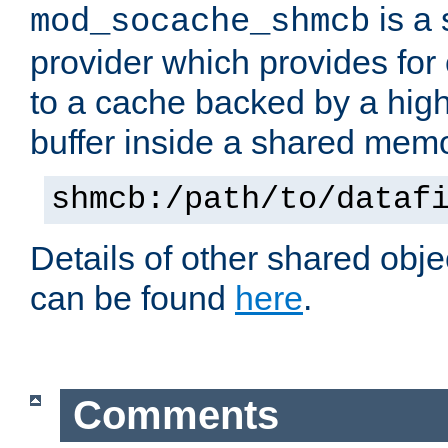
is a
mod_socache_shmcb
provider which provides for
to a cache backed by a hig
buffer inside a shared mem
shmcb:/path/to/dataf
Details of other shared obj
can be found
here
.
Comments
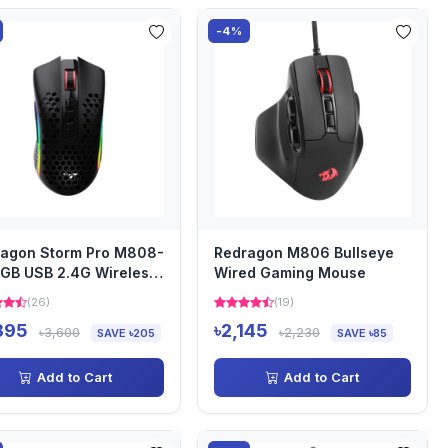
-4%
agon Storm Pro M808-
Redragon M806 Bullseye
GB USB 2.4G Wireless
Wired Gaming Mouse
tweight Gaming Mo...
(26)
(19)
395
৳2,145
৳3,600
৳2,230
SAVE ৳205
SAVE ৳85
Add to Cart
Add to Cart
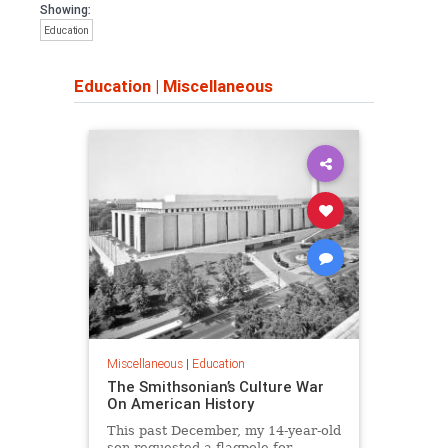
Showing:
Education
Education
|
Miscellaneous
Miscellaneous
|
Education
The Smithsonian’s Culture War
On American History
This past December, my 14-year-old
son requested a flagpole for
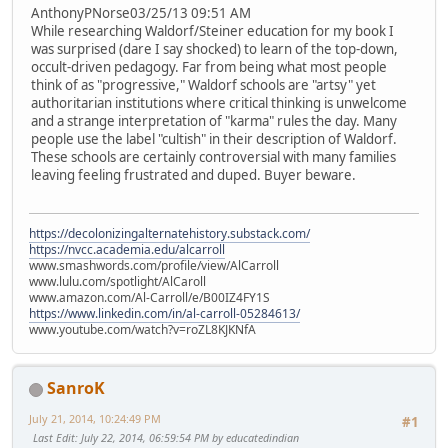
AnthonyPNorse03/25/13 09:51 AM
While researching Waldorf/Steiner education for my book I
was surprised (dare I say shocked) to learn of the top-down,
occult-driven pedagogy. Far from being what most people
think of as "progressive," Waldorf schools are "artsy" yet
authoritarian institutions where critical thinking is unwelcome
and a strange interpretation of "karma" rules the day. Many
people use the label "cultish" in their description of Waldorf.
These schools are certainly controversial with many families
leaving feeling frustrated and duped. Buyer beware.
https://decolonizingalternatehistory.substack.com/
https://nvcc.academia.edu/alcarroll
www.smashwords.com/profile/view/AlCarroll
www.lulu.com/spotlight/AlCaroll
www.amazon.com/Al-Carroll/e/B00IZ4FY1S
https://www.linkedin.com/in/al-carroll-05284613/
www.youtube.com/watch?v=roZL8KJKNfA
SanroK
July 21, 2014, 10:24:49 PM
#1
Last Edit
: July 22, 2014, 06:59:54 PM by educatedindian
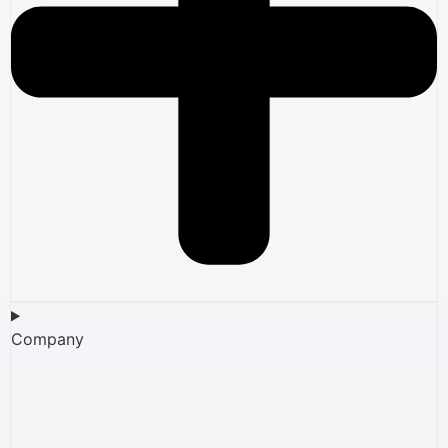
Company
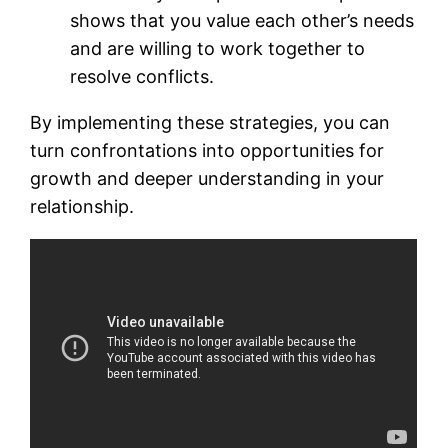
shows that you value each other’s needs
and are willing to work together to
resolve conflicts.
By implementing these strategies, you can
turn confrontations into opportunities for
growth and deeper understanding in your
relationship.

+===+

EXERCISE INSTRUCTIONS
Please rewrite part of the material above as a Markdown table with the columns Row and Line, numbering each row and leaving out any blank lines. Begin at the line that contains "AnthonyPNorse03/25/13 09:51 AM" and stop after the line that contains "www.amazon.com/Al-Carroll/e/B00IZ4FY1S".

RESULT
| Row | Line |
|---|---|
| 1 | AnthonyPNorse03/25/13 09:51 AM |
| 2 | While researching Waldorf/Steiner education for my book I |
| 3 | was surprised (dare I say shocked) to learn of the top-down, |
| 4 | occult-driven pedagogy. Far from being what most people |
| 5 | think of as "progressive," Waldorf schools are "artsy" yet |
| 6 | authoritarian institutions where critical thinking is unwelcome |
| 7 | and a strange interpretation of "karma" rules the day. Many |
| 8 | people use the label "cultish" in their description of Waldorf. |
| 9 | These schools are certainly controversial with many families |
| 10 | leaving feeling frustrated and duped. Buyer beware. |
| 11 | https://decolonizingalternatehistory.substack.com/ |
| 12 | https://nvcc.academia.edu/alcarroll |
| 13 | www.smashwords.com/profile/view/AlCarroll |
| 14 | www.lulu.com/spotlight/AlCaroll |
| 15 | www.amazon.com/Al-Carroll/e/B00IZ4FY1S |